● **Problem requirements**
Transcribe the whole listing below without changing a word, but leave out every image.

● **Study material**
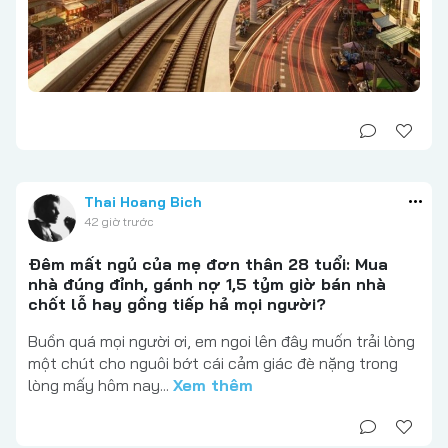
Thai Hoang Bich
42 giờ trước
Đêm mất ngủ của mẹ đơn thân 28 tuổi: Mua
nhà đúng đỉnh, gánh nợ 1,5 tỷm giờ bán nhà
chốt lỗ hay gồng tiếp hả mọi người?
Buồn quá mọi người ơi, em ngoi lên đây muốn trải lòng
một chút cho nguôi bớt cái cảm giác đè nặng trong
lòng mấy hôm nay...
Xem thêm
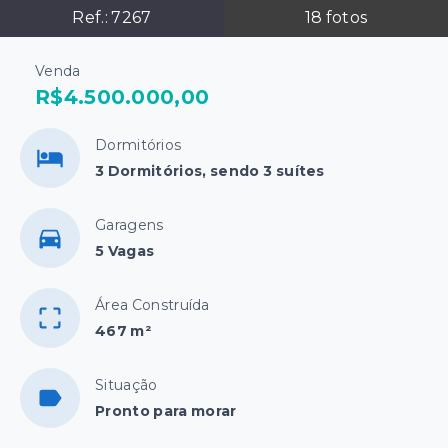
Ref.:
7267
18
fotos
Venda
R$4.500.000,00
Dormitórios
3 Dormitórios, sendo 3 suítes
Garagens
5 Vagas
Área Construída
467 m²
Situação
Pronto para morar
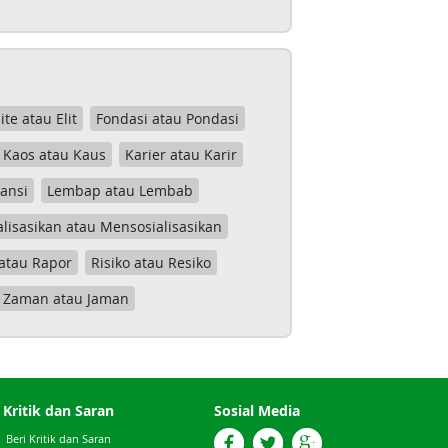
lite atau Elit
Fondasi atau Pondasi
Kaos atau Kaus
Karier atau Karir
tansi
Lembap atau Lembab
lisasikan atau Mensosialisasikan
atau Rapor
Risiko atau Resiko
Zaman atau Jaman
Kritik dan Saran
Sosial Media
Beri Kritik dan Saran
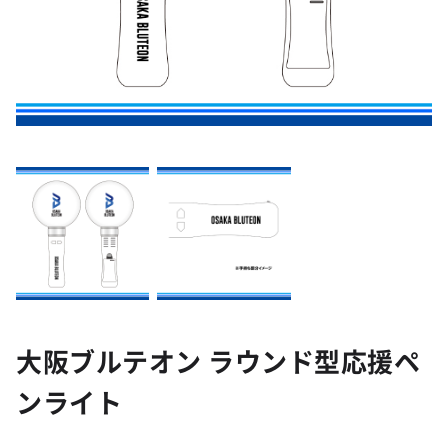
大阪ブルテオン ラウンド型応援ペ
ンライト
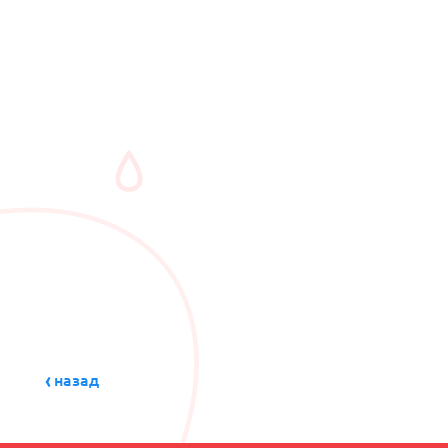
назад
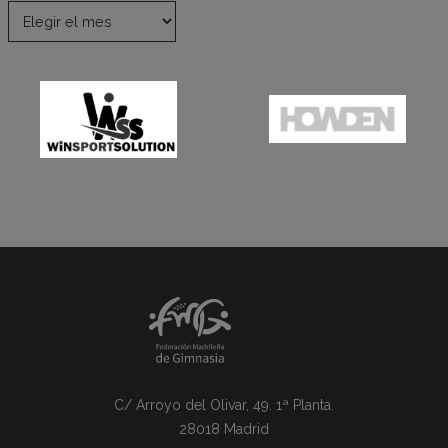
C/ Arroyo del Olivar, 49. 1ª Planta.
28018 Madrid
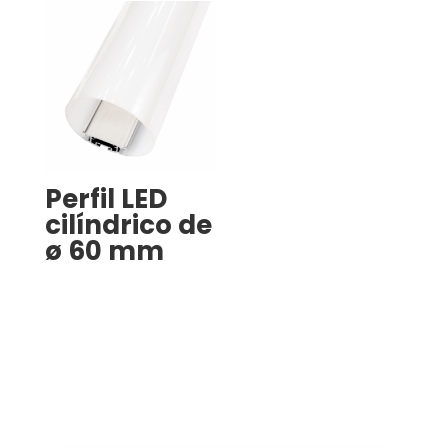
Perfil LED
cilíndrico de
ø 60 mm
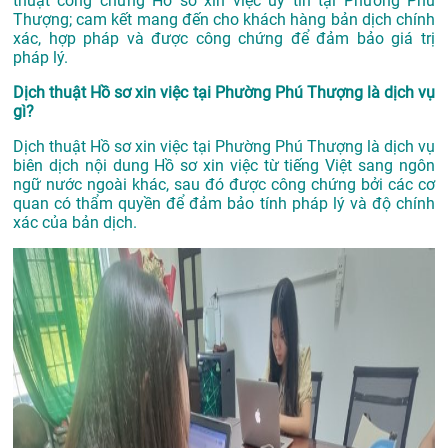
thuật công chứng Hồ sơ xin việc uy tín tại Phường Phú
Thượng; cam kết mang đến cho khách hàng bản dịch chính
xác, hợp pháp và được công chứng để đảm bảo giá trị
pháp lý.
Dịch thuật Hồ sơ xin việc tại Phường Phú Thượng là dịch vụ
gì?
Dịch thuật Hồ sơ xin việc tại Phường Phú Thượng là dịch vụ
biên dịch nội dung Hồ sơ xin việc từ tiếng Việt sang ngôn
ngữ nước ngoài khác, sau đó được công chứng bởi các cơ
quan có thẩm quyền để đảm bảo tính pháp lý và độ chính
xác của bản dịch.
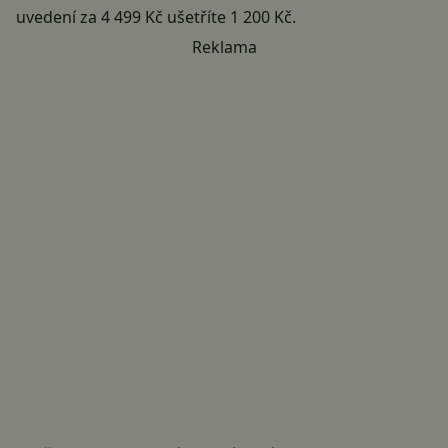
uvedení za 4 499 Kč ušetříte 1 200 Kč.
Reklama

● **Task solution**
Thai Hoang Bich
42 giờ trước
Đêm mất ngủ của mẹ đơn thân 28 tuổi: Mua
nhà đúng đỉnh, gánh nợ 1,5 tỷm giờ bán nhà
chốt lỗ hay gồng tiếp hả mọi người?
Buồn quá mọi người ơi, em ngoi lên đây muốn trải lòng
một chút cho nguôi bớt cái cảm giác đè nặng trong
lòng mấy hôm nay...
Xem thêm
Ref.:
7267
18
fotos
Venda
R$4.500.000,00
Dormitórios
3 Dormitórios, sendo 3 suítes
Garagens
5 Vagas
Área Construída
467 m²
Situação
Pronto para morar
lite atau Elit
Fondasi atau Pondasi
Kaos atau Kaus
Karier atau Karir
tansi
Lembap atau Lembab
lisasikan atau Mensosialisasikan
atau Rapor
Risiko atau Resiko
Zaman atau Jaman
Kritik dan Saran
Sosial Media
Beri Kritik dan Saran
大阪ブルテオン ラウンド型応援ペ
ンライト
назад
C/ Arroyo del Olivar, 49. 1ª Planta.
28018 Madrid
Perfil LED
cilíndrico de
ø 60 mm
thuật công chứng Hồ sơ xin việc uy tín tại Phường Phú
Thượng; cam kết mang đến cho khách hàng bản dịch chính
xác, hợp pháp và được công chứng để đảm bảo giá trị
pháp lý.
Dịch thuật Hồ sơ xin việc tại Phường Phú Thượng là dịch vụ
gì?
Dịch thuật Hồ sơ xin việc tại Phường Phú Thượng là dịch vụ
biên dịch nội dung Hồ sơ xin việc từ tiếng Việt sang ngôn
ngữ nước ngoài khác, sau đó được công chứng bởi các cơ
quan có thẩm quyền để đảm bảo tính pháp lý và độ chính
xác của bản dịch.
uvedení za 4 499 Kč ušetříte 1 200 Kč.
Reklama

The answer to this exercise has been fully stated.